Karpova became acutely aware of the importance of this method while probing the role of the reward system in the mouse brain. "While I was developing this tool to alter synaptic transmission, I became interested in how a neurotransmitter called dopamine, which is widely believed to be central to the processing of reward, affects a part of the brain called the cortex. I discovered that while a mouse is growing up, the development of the neuronal circuitry in a particular part of the cortex is strongly dependent on dopamine. But I realized I wouldn't be able to probe the role of different parts of the reward system without tools such as MISTs; it just wasn't possible to manipulate parts of the system precisely and specifically."
Karpova plans to use MISTs, in combination with other neuronal silencing techniques, to characterize and trace the neural circuitry of the reward system. "I hope to be able to use these methods, in combination with other tools, to better understand how rats and mice perform what comes naturally to all animals: learning and relearning the link between events and pleasurable outcomes." She will use MISTs to produce targeted perturbations of components of this reward circuitry, so she can determine which of those components are important for the reward circuit's function.
Although she will continue to develop new tools such as MISTs for the research community and apply them to basic studies, Karpova's research philosophy also emphasizes applying those tools to help in understanding mental disease. "I really want my work to have a tangible link to disease, because it is more fulfilling to me personally to contribute to understanding disease and helping people," she says.

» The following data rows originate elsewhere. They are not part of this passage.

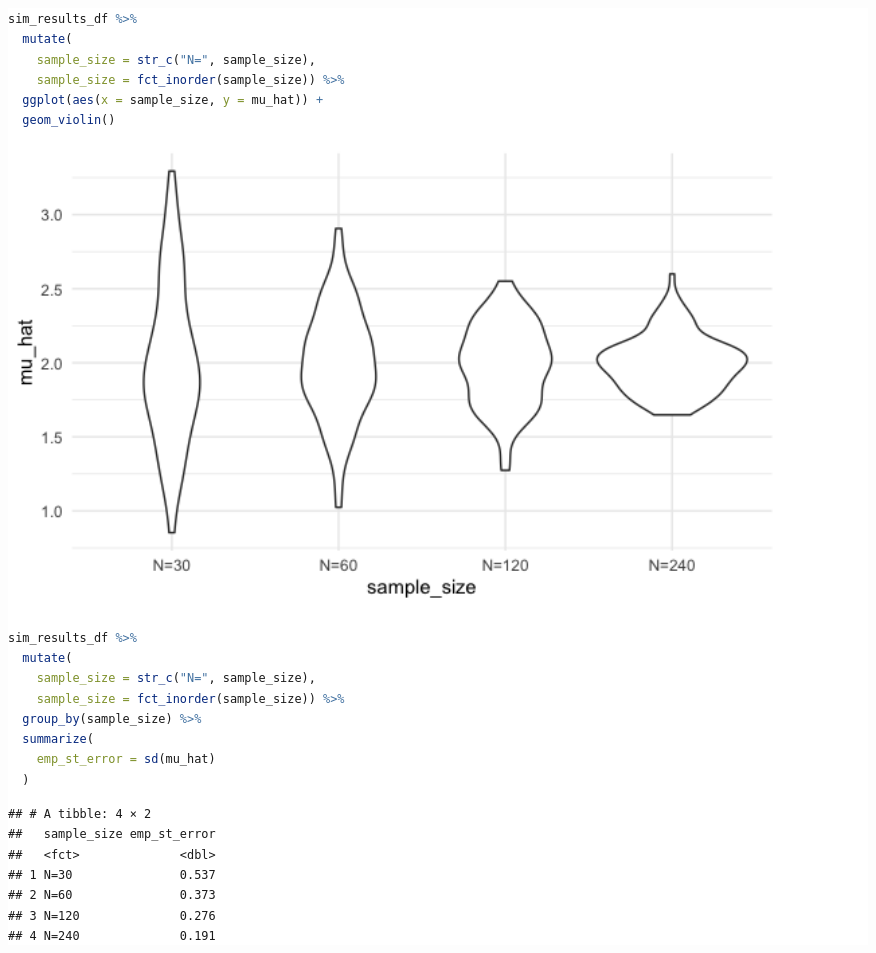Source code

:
 ``` r
sim_results_df %>%
  mutate(
    sample_size = str_c("N=", sample_size), 
    sample_size = fct_inorder(sample_size)) %>%
  ggplot(aes(x = sample_size, y = mu_hat)) +
  geom_violin()
```

<img src="simulation_files/figure-gfm/unnamed-chunk-7-1.png" width="90%" />

``` r
sim_results_df %>%
  mutate(
    sample_size = str_c("N=", sample_size), 
    sample_size = fct_inorder(sample_size)) %>%
  group_by(sample_size) %>%
  summarize(
    emp_st_error = sd(mu_hat)
  )
```

    ## # A tibble: 4 × 2
    ##   sample_size emp_st_error
    ##   <fct>              <dbl>
    ## 1 N=30               0.537
    ## 2 N=60               0.373
    ## 3 N=120              0.276
    ## 4 N=240              0.191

Karpova's studies of the reward circuitry, for example, will aim at understanding how that system goes awry in disorders such as drug addiction and obsessive-compulsive disorder. "I hope the animal studies of this system will help us understand such diseases of perseveration, in which people continue to do something despite a detrimental outcome," she says.
Karpova says MISTs themselves may ultimately have clinical application. They might be used in therapy for disorders such as epilepsy and Parkinson's disease that are caused by neuronal hyperactivity in regions of the brain. MISTs could be used to selectively silence that hyperactivity, she says. For example, clinicians could use the reversible technique to temporarily shut off specific neural circuits to pinpoint the focus of epileptic seizures or Parkinson's symptoms. Such information could be used as a diagnostic to guide surgical or other therapeutic interventions.
In Karpova's opinion, the major strengths of Janelia are its collaborative atmosphere and the freedom to do research. "Having the major administrative responsibilities taken off your shoulders gives you the time to devote to research and mentoring people," she says. "I really enjoy doing science, and I highly value good mentoring. Throughout the early stages of my career, there have been several established scientists, sometimes even outside of my institutions, who have been so generous with their time in helping me learn and evolve my ideas and in giving me valuable advice on career development. I would have never been where I am right now without their support."
"Janelia affords an incredible opportunity both to do excellent science in a wonderfully open and collaborative environment and to mentor young scientists. So, as a lab head, I hope to contribute not only my scientific skills, but my efforts at mentoring people in my lab as well as others," says Karpova.